#### What the task asks
Filter the material below down to every line that contains the word "Bump", and copy each of those lines. Case counts, so match the capitalization precisely.

** Dataset records follows **

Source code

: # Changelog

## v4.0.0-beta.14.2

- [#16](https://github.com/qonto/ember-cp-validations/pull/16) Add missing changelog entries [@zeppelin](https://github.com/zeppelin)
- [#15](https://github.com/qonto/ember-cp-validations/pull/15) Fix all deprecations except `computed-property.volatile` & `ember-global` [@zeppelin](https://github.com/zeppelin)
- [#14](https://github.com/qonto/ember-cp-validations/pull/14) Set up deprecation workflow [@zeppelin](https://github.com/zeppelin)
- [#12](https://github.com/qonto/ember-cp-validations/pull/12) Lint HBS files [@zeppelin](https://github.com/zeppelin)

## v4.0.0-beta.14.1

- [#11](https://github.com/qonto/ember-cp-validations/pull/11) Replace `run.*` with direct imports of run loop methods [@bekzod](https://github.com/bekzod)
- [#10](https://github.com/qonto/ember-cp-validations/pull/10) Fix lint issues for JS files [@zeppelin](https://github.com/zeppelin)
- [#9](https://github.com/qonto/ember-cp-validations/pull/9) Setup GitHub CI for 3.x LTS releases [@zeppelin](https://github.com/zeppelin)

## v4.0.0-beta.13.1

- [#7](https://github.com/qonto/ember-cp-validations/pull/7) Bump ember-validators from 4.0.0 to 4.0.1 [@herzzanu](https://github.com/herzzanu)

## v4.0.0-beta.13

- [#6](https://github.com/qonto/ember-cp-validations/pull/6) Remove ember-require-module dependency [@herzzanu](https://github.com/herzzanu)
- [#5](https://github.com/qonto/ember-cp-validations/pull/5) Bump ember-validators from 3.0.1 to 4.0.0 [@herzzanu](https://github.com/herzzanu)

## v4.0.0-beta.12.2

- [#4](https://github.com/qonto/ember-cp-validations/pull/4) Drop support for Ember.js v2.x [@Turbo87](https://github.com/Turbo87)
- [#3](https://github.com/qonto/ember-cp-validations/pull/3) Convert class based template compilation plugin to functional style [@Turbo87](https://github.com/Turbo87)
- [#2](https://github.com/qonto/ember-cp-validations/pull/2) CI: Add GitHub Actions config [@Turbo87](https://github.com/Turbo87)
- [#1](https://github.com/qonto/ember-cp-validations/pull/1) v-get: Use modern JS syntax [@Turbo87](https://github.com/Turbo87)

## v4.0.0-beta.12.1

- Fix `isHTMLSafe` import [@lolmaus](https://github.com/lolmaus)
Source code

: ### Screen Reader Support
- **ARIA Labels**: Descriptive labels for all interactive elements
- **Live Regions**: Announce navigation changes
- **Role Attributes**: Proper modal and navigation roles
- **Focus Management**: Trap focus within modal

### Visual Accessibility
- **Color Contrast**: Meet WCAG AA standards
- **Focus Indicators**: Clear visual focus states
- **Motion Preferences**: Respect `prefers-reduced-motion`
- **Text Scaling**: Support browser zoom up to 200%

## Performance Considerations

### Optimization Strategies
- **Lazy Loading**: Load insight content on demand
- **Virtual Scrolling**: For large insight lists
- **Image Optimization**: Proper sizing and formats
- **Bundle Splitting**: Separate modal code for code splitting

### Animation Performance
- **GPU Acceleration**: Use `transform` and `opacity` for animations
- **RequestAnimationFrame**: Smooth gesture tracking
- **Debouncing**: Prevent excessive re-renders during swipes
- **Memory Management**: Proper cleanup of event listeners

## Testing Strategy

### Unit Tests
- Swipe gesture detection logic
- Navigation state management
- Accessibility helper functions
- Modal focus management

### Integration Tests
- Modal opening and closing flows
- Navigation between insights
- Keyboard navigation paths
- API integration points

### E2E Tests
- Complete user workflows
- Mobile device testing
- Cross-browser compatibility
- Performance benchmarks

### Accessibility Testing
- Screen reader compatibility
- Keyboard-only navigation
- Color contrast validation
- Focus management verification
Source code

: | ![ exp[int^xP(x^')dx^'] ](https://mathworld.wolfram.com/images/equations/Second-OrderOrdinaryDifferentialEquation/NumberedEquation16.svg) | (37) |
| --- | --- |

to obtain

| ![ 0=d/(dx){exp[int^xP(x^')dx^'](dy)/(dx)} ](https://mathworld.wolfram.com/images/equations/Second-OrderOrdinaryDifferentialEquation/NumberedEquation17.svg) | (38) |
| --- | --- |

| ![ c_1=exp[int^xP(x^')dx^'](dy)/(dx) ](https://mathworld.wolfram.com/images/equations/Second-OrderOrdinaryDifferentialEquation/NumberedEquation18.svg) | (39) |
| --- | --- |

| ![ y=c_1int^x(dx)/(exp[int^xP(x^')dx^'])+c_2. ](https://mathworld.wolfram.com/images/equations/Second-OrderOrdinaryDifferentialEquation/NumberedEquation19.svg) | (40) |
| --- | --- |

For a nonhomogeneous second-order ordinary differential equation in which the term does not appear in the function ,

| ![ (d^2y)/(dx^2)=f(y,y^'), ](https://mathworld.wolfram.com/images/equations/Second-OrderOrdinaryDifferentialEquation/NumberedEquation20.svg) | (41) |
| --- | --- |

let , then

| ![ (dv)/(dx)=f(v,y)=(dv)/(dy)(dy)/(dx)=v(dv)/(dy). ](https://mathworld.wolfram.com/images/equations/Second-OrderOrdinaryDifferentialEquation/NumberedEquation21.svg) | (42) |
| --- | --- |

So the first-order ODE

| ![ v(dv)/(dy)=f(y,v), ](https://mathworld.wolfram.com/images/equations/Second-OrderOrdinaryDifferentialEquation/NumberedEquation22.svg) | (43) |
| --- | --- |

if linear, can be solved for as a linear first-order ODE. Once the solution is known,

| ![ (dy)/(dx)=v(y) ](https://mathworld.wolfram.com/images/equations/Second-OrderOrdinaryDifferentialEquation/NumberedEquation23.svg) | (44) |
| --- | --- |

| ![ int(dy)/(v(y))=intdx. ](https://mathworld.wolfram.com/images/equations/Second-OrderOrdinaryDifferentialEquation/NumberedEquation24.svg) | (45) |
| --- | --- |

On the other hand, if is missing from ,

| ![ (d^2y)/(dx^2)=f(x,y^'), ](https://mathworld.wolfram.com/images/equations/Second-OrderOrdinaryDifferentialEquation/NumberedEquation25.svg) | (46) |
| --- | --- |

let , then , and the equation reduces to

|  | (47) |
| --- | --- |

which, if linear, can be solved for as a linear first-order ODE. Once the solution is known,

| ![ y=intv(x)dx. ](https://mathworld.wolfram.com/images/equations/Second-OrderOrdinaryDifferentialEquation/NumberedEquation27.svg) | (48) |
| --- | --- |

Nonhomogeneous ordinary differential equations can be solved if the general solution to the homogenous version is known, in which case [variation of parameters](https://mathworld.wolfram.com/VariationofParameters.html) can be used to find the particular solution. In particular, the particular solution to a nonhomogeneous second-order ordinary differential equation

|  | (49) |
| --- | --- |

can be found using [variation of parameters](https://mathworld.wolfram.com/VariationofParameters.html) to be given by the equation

** End of Dataset records **

#### Solution
- [#7](https://github.com/qonto/ember-cp-validations/pull/7) Bump ember-validators from 4.0.0 to 4.0.1 [@herzzanu](https://github.com/herzzanu)
- [#5](https://github.com/qonto/ember-cp-validations/pull/5) Bump ember-validators from 3.0.1 to 4.0.0 [@herzzanu](https://github.com/herzzanu)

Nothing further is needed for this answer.